▸ Task directions: Nothing in the data may be altered; restate all of it exactly.

Start of Records shown

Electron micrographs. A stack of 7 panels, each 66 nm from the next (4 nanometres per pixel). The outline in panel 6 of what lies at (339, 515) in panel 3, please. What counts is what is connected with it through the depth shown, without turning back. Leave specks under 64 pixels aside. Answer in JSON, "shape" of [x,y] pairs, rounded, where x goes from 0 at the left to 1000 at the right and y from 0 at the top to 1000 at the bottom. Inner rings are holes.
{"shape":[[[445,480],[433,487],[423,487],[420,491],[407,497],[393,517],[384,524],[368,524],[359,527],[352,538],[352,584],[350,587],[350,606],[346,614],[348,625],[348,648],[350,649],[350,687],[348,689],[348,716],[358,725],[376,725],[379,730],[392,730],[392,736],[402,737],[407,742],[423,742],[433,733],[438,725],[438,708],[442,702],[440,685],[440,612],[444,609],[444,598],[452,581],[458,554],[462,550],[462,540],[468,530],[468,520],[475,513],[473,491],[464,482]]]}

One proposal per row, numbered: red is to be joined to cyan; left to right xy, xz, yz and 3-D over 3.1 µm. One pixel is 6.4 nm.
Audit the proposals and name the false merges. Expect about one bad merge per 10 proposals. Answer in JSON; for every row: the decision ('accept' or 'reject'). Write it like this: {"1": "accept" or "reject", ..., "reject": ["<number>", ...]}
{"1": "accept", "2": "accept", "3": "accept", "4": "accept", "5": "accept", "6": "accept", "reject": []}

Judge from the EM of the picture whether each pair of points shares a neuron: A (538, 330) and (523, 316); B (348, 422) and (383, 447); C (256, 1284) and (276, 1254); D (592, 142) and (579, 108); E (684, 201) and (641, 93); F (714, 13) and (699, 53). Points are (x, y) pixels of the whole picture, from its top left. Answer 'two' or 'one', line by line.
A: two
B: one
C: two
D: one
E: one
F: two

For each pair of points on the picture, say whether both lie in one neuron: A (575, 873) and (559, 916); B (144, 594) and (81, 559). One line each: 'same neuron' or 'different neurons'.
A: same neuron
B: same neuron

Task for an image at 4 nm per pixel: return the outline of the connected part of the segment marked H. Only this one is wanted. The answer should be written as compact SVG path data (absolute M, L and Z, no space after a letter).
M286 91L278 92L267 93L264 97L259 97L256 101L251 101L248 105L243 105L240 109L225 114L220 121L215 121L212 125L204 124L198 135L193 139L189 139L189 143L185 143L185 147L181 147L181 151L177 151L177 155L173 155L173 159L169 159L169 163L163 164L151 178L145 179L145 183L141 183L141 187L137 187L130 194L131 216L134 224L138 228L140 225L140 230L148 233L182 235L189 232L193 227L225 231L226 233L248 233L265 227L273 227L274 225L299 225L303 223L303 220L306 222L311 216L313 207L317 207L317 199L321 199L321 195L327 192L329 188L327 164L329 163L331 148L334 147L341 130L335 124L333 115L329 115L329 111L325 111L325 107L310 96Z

End of Records shown

▸ Worked solution:
Electron micrographs. A stack of 7 panels, each 66 nm from the next (4 nanometres per pixel). The outline in panel 6 of what lies at (339, 515) in panel 3, please. What counts is what is connected with it through the depth shown, without turning back. Leave specks under 64 pixels aside. Answer in JSON, "shape" of [x,y] pairs, rounded, where x goes from 0 at the left to 1000 at the right and y from 0 at the top to 1000 at the bottom. Inner rings are holes.
{"shape":[[[445,480],[433,487],[423,487],[420,491],[407,497],[393,517],[384,524],[368,524],[359,527],[352,538],[352,584],[350,587],[350,606],[346,614],[348,625],[348,648],[350,649],[350,687],[348,689],[348,716],[358,725],[376,725],[379,730],[392,730],[392,736],[402,737],[407,742],[423,742],[433,733],[438,725],[438,708],[442,702],[440,685],[440,612],[444,609],[444,598],[452,581],[458,554],[462,550],[462,540],[468,530],[468,520],[475,513],[473,491],[464,482]]]}

One proposal per row, numbered: red is to be joined to cyan; left to right xy, xz, yz and 3-D over 3.1 µm. One pixel is 6.4 nm.
Audit the proposals and name the false merges. Expect about one bad merge per 10 proposals. Answer in JSON; for every row: the decision ('accept' or 'reject'). Write it like this: {"1": "accept" or "reject", ..., "reject": ["<number>", ...]}
{"1": "accept", "2": "accept", "3": "accept", "4": "accept", "5": "accept", "6": "accept", "reject": []}

Judge from the EM of the picture whether each pair of points shares a neuron: A (538, 330) and (523, 316); B (348, 422) and (383, 447); C (256, 1284) and (276, 1254); D (592, 142) and (579, 108); E (684, 201) and (641, 93); F (714, 13) and (699, 53). Points are (x, y) pixels of the whole picture, from its top left. Answer 'two' or 'one', line by line.
A: two
B: one
C: two
D: one
E: one
F: two

For each pair of points on the picture, say whether both lie in one neuron: A (575, 873) and (559, 916); B (144, 594) and (81, 559). One line each: 'same neuron' or 'different neurons'.
A: same neuron
B: same neuron

Task for an image at 4 nm per pixel: return the outline of the connected part of the segment marked H. Only this one is wanted. The answer should be written as compact SVG path data (absolute M, L and Z, no space after a letter).
M286 91L278 92L267 93L264 97L259 97L256 101L251 101L248 105L243 105L240 109L225 114L220 121L215 121L212 125L204 124L198 135L193 139L189 139L189 143L185 143L185 147L181 147L181 151L177 151L177 155L173 155L173 159L169 159L169 163L163 164L151 178L145 179L145 183L141 183L141 187L137 187L130 194L131 216L134 224L138 228L140 225L140 230L148 233L182 235L189 232L193 227L225 231L226 233L248 233L265 227L273 227L274 225L299 225L303 223L303 220L306 222L311 216L313 207L317 207L317 199L321 199L321 195L327 192L329 188L327 164L329 163L331 148L334 147L341 130L335 124L333 115L329 115L329 111L325 111L325 107L310 96Z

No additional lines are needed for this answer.